Il punto di vista della poetessa è il punto di vista della vita, non c’è dubbio che le ferite al cuore debbano curarsi con metodi laici ma fabbricando nel contempo stanze spirituali in cui far rotolare le oscurità. Non ognuno per sé, qui si dice, ma il sé sempre alla testa di vibrantissimi viaggi ultra-comunicativi. Certo, “ho avuto febbri e pesti e colera / senza che nessuno ne prendesse nota”, non temeva di scrivere Elisa soltanto un paio di anni fa: ma gli eventi stavano preparandosi e presto le bordate biologiche avrebbero sorpassato la temuta e già iniziata estinzione dei ghiacciai, aggirandoci e prendendoci tutti in una tenaglia micidiale. Non siamo certi che la poesia abbia azioni curative, ma per strane e poco visibili vie l’azione linguistica ripara il pensiero umano – se esiste un patto e ammettendo la deposizione delle armi. I capitomboli suggeriti (ma mai descritti) dentro questo libro sono tanti, ma nessun odio del mondo vi si afferma, anzi la minuziosità del verso resta accesa in ogni pagina, e nelle pagine i documenti sono tutti aperti.

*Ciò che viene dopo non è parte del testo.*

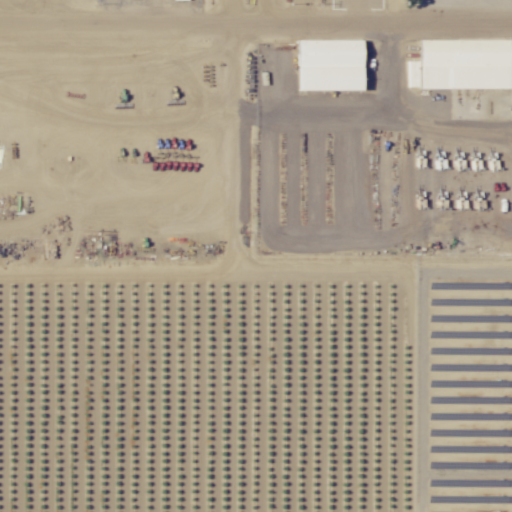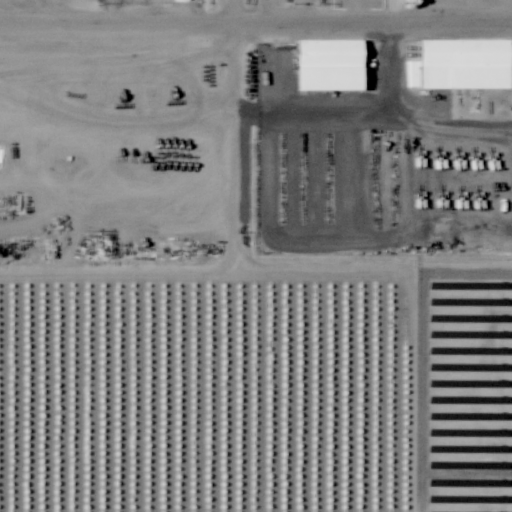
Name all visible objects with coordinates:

Se il cuore “è messo a nudo”, ancora più nudo si presenta l’umano dentro al mondo “devastato e vile” (copyright Giuseppe Genna). La nudità non accontenta la pratica meditativa (se così possiamo dire) di Elisa, perché non tutto si può fare in tale condizione: agire significa impastare l’inferno con il purgatorio, e ancora troppo riservati sono i paradisi. Non nascondiamo gli sbalzi di temperatura a cui siamo esposti durante le giornate, sempre più veloci e dannatamente “contagiose”. I suoi giorni l’autrice adagia in fila, non li mostra secondo consuetudini altrove impudiche, ma li dispone poiché sa benissimo che soltanto così le nostre facoltà, dopo le sue, saranno messe al pari di quel misterioso fenomeno che chiamiamo poesia. I panni leopardiani giungono dalle più diverse vie, questo è certo: “non c’è nulla che si possa dare senza pericolo”, dunque un qualsivoglia recinto protettivo bisogna pur erigerlo.

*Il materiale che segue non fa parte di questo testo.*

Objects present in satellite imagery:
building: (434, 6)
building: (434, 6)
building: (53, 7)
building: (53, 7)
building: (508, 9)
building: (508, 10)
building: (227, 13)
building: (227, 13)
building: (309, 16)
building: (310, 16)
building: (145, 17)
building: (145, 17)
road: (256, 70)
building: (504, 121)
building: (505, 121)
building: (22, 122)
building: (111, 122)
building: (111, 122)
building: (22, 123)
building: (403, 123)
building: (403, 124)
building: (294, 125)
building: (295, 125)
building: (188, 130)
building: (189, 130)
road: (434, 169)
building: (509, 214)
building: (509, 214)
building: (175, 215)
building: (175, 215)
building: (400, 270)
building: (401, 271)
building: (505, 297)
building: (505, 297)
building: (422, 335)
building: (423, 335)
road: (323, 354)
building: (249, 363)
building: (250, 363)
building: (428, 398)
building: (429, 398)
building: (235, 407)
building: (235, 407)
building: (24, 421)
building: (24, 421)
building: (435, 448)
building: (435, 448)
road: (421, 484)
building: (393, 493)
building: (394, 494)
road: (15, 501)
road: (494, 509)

Un civilissimo piglio proviene da Corpo di pane, libro dall’aspetto per niente aristocratico e capace di dare uno scossone ai sensi anestetizzati dalla gran parte dei versi contemporanei. Sarebbe perfetto mostrarlo non come una raccolta di poesie (pur strettamente legate l’una all’altra) ma come un pamphlet di nitida medicina miracolosamente manifestatosi al tempo giusto, composto di sana e concatenata vitalità contro il morbo, per niente mirabilis, che alligna dentro (prima di tutto) e fuori di noi. Ma mancherebbe qualcosa alla nostra lettura, e faremmo un torto a Elisa Ruotolo che dai territori della sua nota prosa (un romanzo e una raccolta di racconti) si è presa la briga di bagnare il proprio sangue nell’aspra fedeltà alla lingua poetica – descrivendo il tempo che le era cresciuto intorno. Ma aveva bisogno di scrivere nel taccuino le posologie e le dosi necessarie a fabbricare il pane in cui intingere la carne. Perdonarsi le scomposizioni dovute all’amore presumeva un passaggio obbligato, non era tempo di narrare, non più, ma di dedicarsi alle superstiti simpatie per l’esistenza. Non per caso la realtà cominciava a sentirti indegna dell’autrice, mentre il silenzio a quel punto poteva essere strappato soltanto dalla poesia. Cautamente, facendo attenzione a stirare il vestito di tutti i giorni. E lasciando da parte quello della domenica.